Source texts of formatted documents

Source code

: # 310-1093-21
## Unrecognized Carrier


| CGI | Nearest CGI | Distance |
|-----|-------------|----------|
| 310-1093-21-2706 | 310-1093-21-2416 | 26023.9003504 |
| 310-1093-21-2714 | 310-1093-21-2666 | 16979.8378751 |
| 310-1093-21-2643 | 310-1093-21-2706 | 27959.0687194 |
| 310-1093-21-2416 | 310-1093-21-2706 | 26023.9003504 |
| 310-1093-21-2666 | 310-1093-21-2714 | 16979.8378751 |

---

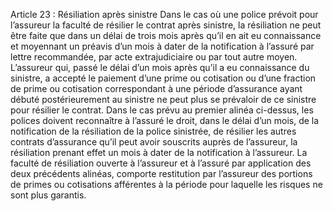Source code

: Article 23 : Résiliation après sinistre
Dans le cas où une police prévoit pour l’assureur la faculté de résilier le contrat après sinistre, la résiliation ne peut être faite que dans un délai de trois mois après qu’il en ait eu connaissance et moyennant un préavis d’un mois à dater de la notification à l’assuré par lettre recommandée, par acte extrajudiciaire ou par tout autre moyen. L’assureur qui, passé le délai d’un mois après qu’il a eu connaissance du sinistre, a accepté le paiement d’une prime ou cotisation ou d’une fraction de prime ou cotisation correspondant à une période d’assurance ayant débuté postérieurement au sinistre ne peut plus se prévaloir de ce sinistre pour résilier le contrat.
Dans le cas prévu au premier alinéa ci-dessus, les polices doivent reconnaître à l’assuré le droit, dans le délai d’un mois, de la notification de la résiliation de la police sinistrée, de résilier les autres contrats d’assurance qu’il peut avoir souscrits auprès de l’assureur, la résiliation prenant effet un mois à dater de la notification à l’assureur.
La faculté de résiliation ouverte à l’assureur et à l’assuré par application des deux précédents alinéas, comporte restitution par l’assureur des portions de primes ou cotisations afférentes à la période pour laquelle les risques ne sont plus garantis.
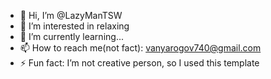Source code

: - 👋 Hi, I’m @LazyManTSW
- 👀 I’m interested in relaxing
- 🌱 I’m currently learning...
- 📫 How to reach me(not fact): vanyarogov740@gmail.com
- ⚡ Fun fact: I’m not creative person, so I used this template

◆ Task item:
Please reproduce the lines from the line with "## Unrecognized Carrier" to the line with "310-1093-21-2714 | 16979.8378751 |", both ends included, exactly as they appear above.

◆ Result for this exercise:
## Unrecognized Carrier


| CGI | Nearest CGI | Distance |
|-----|-------------|----------|
| 310-1093-21-2706 | 310-1093-21-2416 | 26023.9003504 |
| 310-1093-21-2714 | 310-1093-21-2666 | 16979.8378751 |
| 310-1093-21-2643 | 310-1093-21-2706 | 27959.0687194 |
| 310-1093-21-2416 | 310-1093-21-2706 | 26023.9003504 |
| 310-1093-21-2666 | 310-1093-21-2714 | 16979.8378751 |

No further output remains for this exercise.